++++ Data listing ++++

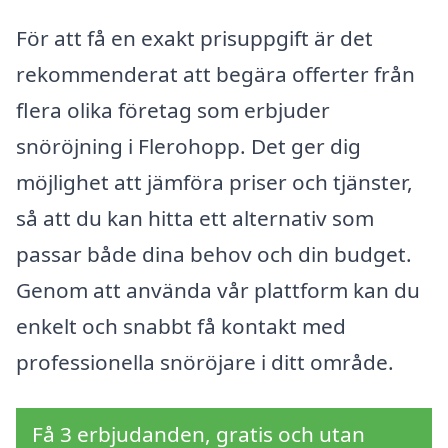
För att få en exakt prisuppgift är det
rekommenderat att begära offerter från
flera olika företag som erbjuder
snöröjning i Flerohopp. Det ger dig
möjlighet att jämföra priser och tjänster,
så att du kan hitta ett alternativ som
passar både dina behov och din budget.
Genom att använda vår plattform kan du
enkelt och snabbt få kontakt med
professionella snöröjare i ditt område.
Få 3 erbjudanden, gratis och utan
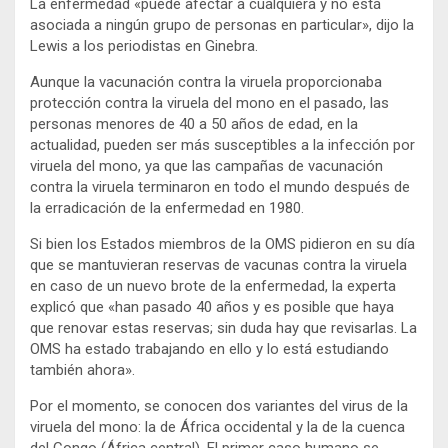
La enfermedad «puede afectar a cualquiera y no está
asociada a ningún grupo de personas en particular», dijo la
Lewis a los periodistas en Ginebra.
Aunque la vacunación contra la viruela proporcionaba
protección contra la viruela del mono en el pasado, las
personas menores de 40 a 50 años de edad, en la
actualidad, pueden ser más susceptibles a la infección por
viruela del mono, ya que las campañas de vacunación
contra la viruela terminaron en todo el mundo después de
la erradicación de la enfermedad en 1980.
Si bien los Estados miembros de la OMS pidieron en su día
que se mantuvieran reservas de vacunas contra la viruela
en caso de un nuevo brote de la enfermedad, la experta
explicó que «han pasado 40 años y es posible que haya
que renovar estas reservas; sin duda hay que revisarlas. La
OMS ha estado trabajando en ello y lo está estudiando
también ahora».
Por el momento, se conocen dos variantes del virus de la
viruela del mono: la de África occidental y la de la cuenca
del Congo (África central). El primer caso humano se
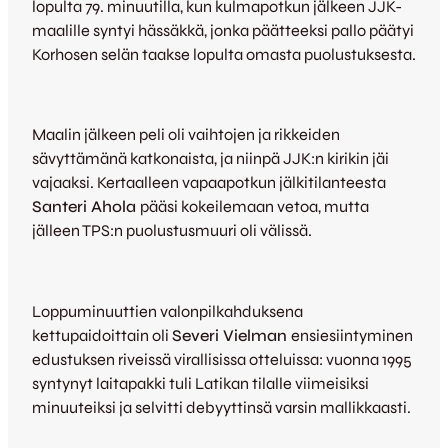
lopulta 79. minuutilla, kun kulmapotkun jälkeen JJK-
maalille syntyi hässäkkä, jonka päätteeksi pallo päätyi
Korhosen selän taakse lopulta omasta puolustuksesta.
Maalin jälkeen peli oli vaihtojen ja rikkeiden
sävyttämänä katkonaista, ja niinpä JJK:n kirikin jäi
vajaaksi. Kertaalleen vapaapotkun jälkitilanteesta
Santeri Ahola
pääsi kokeilemaan vetoa, mutta
jälleen TPS:n puolustusmuuri oli välissä.
Loppuminuuttien valonpilkahduksena
kettupaidoittain oli
Severi Vielman
ensiesiintyminen
edustuksen riveissä virallisissa otteluissa: vuonna 1995
syntynyt laitapakki tuli Latikan tilalle viimeisiksi
minuuteiksi ja selvitti debyyttinsä varsin mallikkaasti.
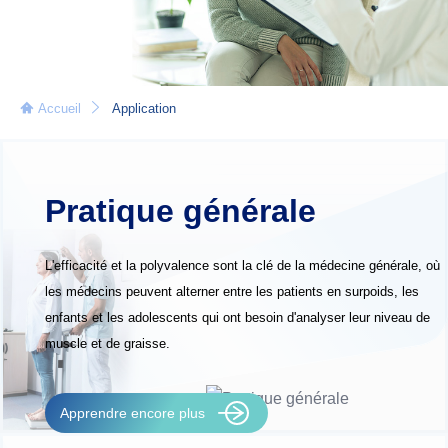
Accueil
Application
Pratique générale
L'efficacité et la polyvalence sont la clé de la médecine générale, où
les médecins peuvent alterner entre les patients en surpoids, les
enfants et les adolescents qui ont besoin d'analyser leur niveau de
muscle et de graisse.
Apprendre encore plus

++++

> What is expected
The records above need to be restated word for word, with the pictures left out.

> Result of this exercise
För att få en exakt prisuppgift är det
rekommenderat att begära offerter från
flera olika företag som erbjuder
snöröjning i Flerohopp. Det ger dig
möjlighet att jämföra priser och tjänster,
så att du kan hitta ett alternativ som
passar både dina behov och din budget.
Genom att använda vår plattform kan du
enkelt och snabbt få kontakt med
professionella snöröjare i ditt område.
Få 3 erbjudanden, gratis och utan
La enfermedad «puede afectar a cualquiera y no está
asociada a ningún grupo de personas en particular», dijo la
Lewis a los periodistas en Ginebra.
Aunque la vacunación contra la viruela proporcionaba
protección contra la viruela del mono en el pasado, las
personas menores de 40 a 50 años de edad, en la
actualidad, pueden ser más susceptibles a la infección por
viruela del mono, ya que las campañas de vacunación
contra la viruela terminaron en todo el mundo después de
la erradicación de la enfermedad en 1980.
Si bien los Estados miembros de la OMS pidieron en su día
que se mantuvieran reservas de vacunas contra la viruela
en caso de un nuevo brote de la enfermedad, la experta
explicó que «han pasado 40 años y es posible que haya
que renovar estas reservas; sin duda hay que revisarlas. La
OMS ha estado trabajando en ello y lo está estudiando
también ahora».
Por el momento, se conocen dos variantes del virus de la
viruela del mono: la de África occidental y la de la cuenca
del Congo (África central). El primer caso humano se
lopulta 79. minuutilla, kun kulmapotkun jälkeen JJK-
maalille syntyi hässäkkä, jonka päätteeksi pallo päätyi
Korhosen selän taakse lopulta omasta puolustuksesta.
Maalin jälkeen peli oli vaihtojen ja rikkeiden
sävyttämänä katkonaista, ja niinpä JJK:n kirikin jäi
vajaaksi. Kertaalleen vapaapotkun jälkitilanteesta
Santeri Ahola
pääsi kokeilemaan vetoa, mutta
jälleen TPS:n puolustusmuuri oli välissä.
Loppuminuuttien valonpilkahduksena
kettupaidoittain oli
Severi Vielman
ensiesiintyminen
edustuksen riveissä virallisissa otteluissa: vuonna 1995
syntynyt laitapakki tuli Latikan tilalle viimeisiksi
minuuteiksi ja selvitti debyyttinsä varsin mallikkaasti.
Accueil
Application
Pratique générale
L'efficacité et la polyvalence sont la clé de la médecine générale, où
les médecins peuvent alterner entre les patients en surpoids, les
enfants et les adolescents qui ont besoin d'analyser leur niveau de
muscle et de graisse.
Apprendre encore plus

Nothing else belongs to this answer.